::: Extracted material

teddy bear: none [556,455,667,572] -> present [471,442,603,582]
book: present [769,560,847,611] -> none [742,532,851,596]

::::::
::: Extracted material

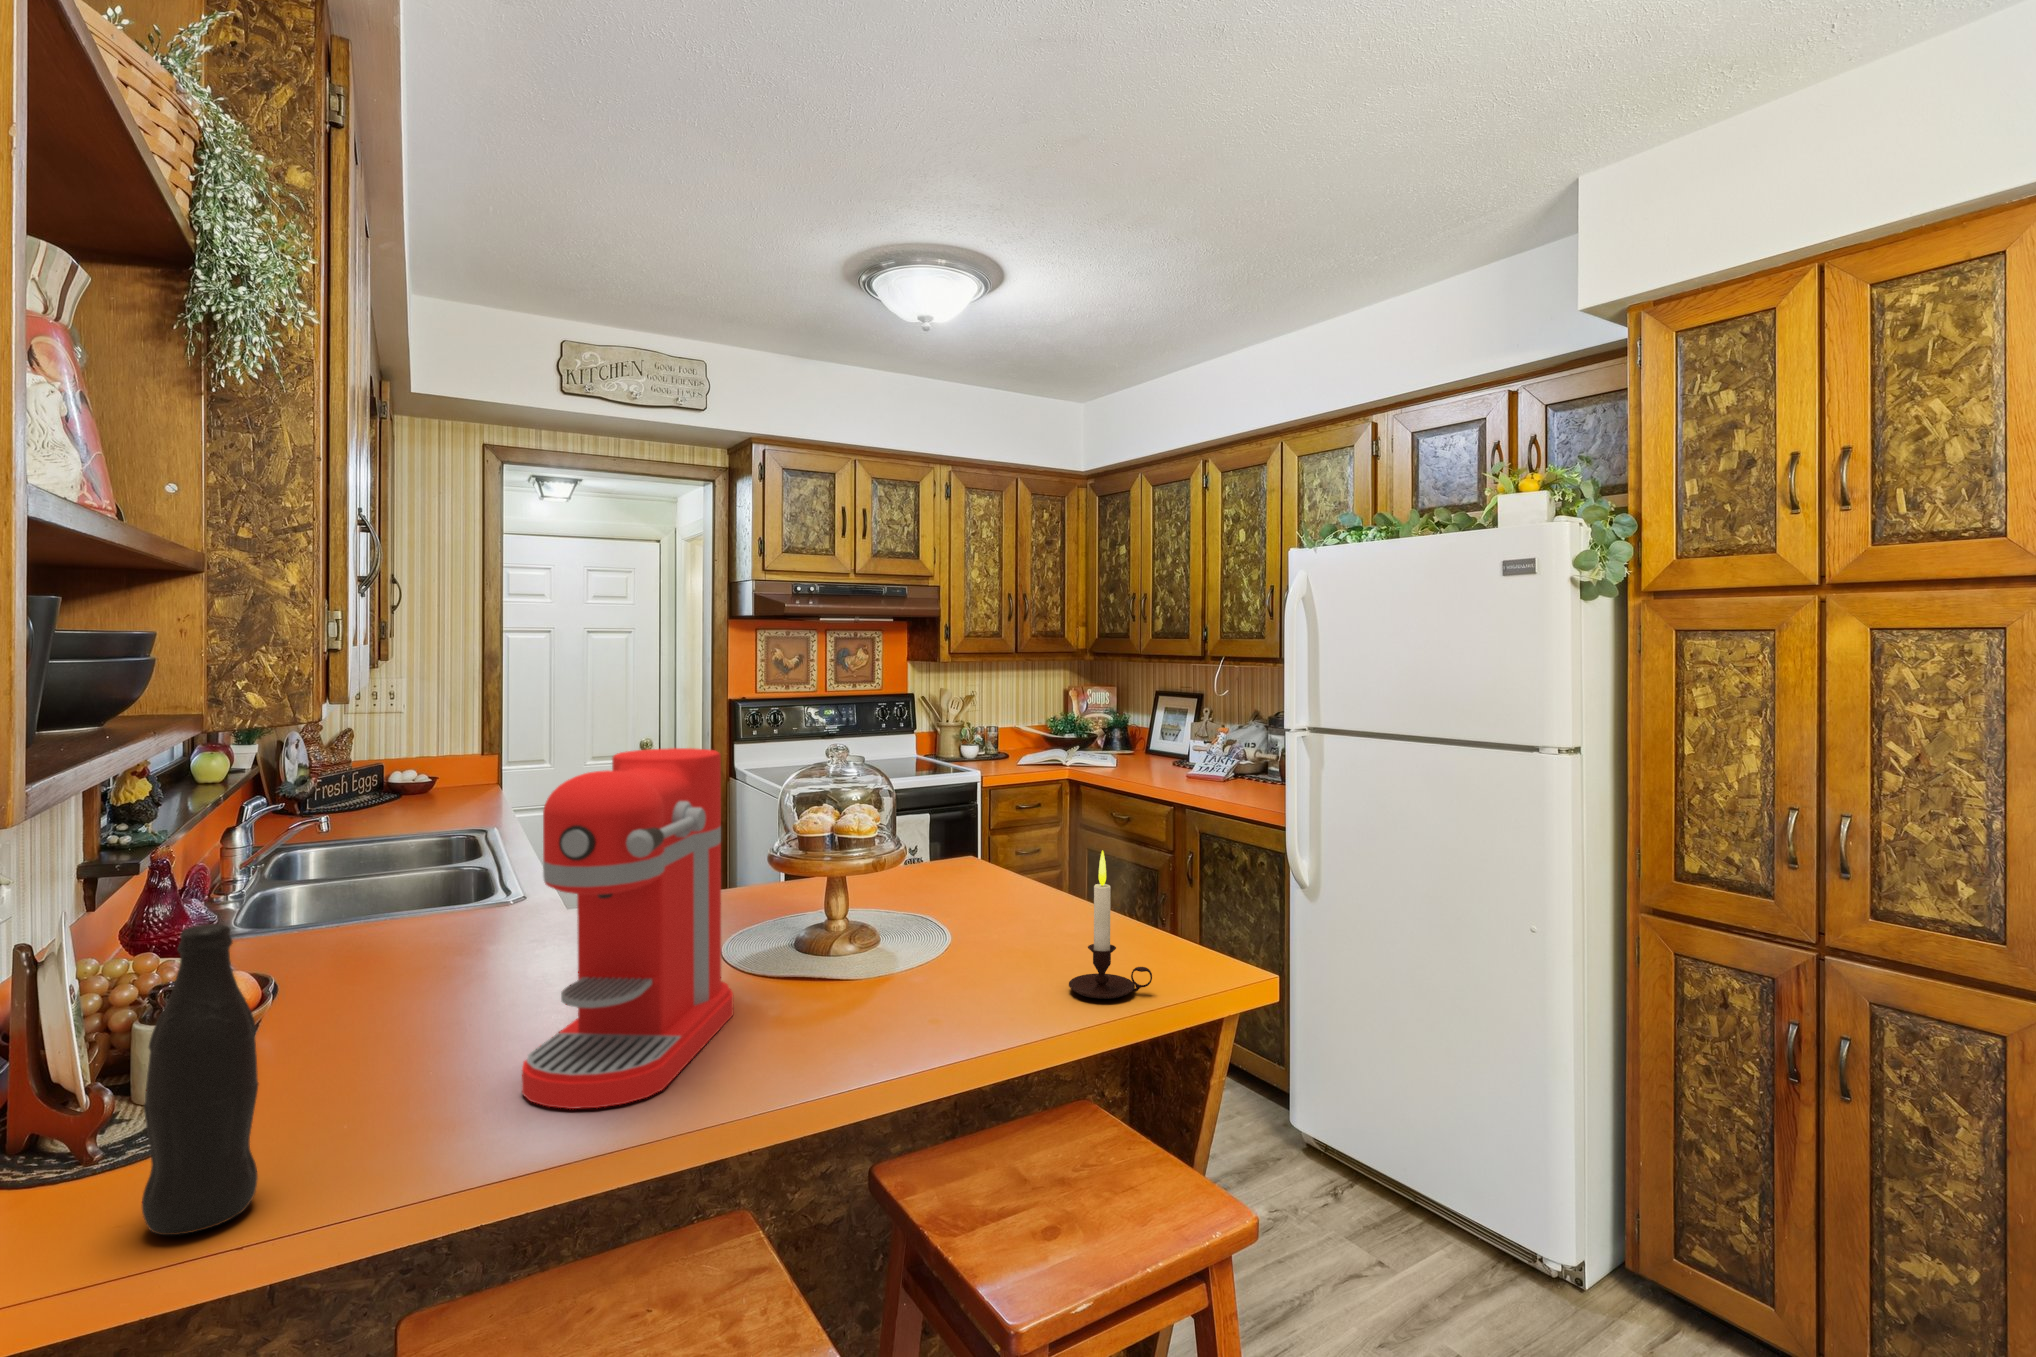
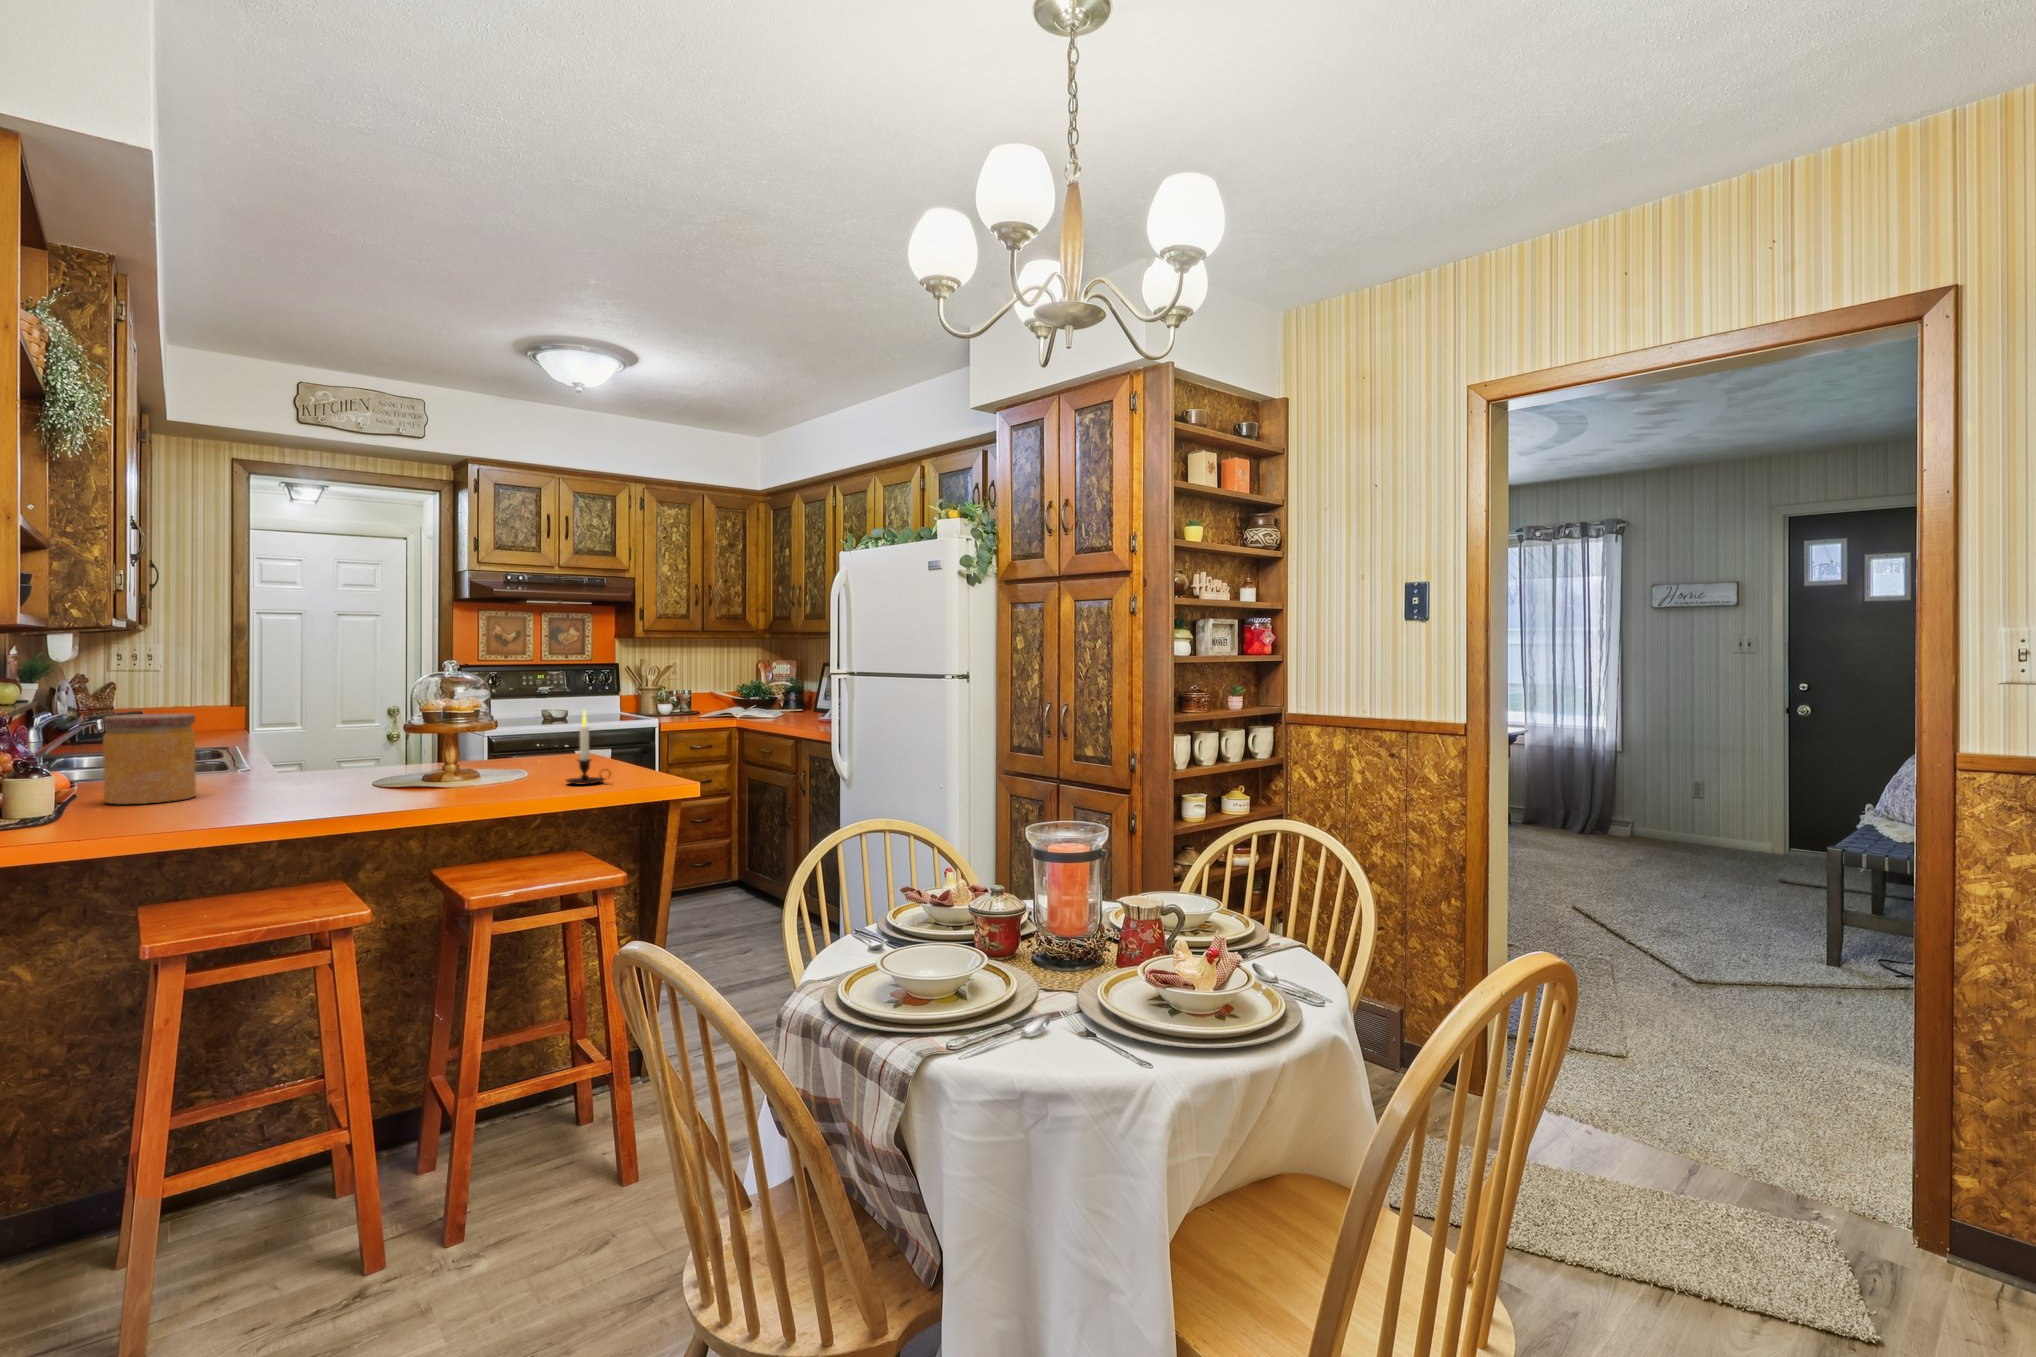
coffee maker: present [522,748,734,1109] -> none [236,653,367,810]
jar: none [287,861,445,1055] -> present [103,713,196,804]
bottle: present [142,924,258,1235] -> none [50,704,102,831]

::::::

(What the task requires)
Above this task is a listing. Restate, word for word and with nothing added, the lines from the one with "teddy bear: none" through the one with "book: present [769,560,847,611]".

(Solution for this exercise)
teddy bear: none [556,455,667,572] -> present [471,442,603,582]
book: present [769,560,847,611] -> none [742,532,851,596]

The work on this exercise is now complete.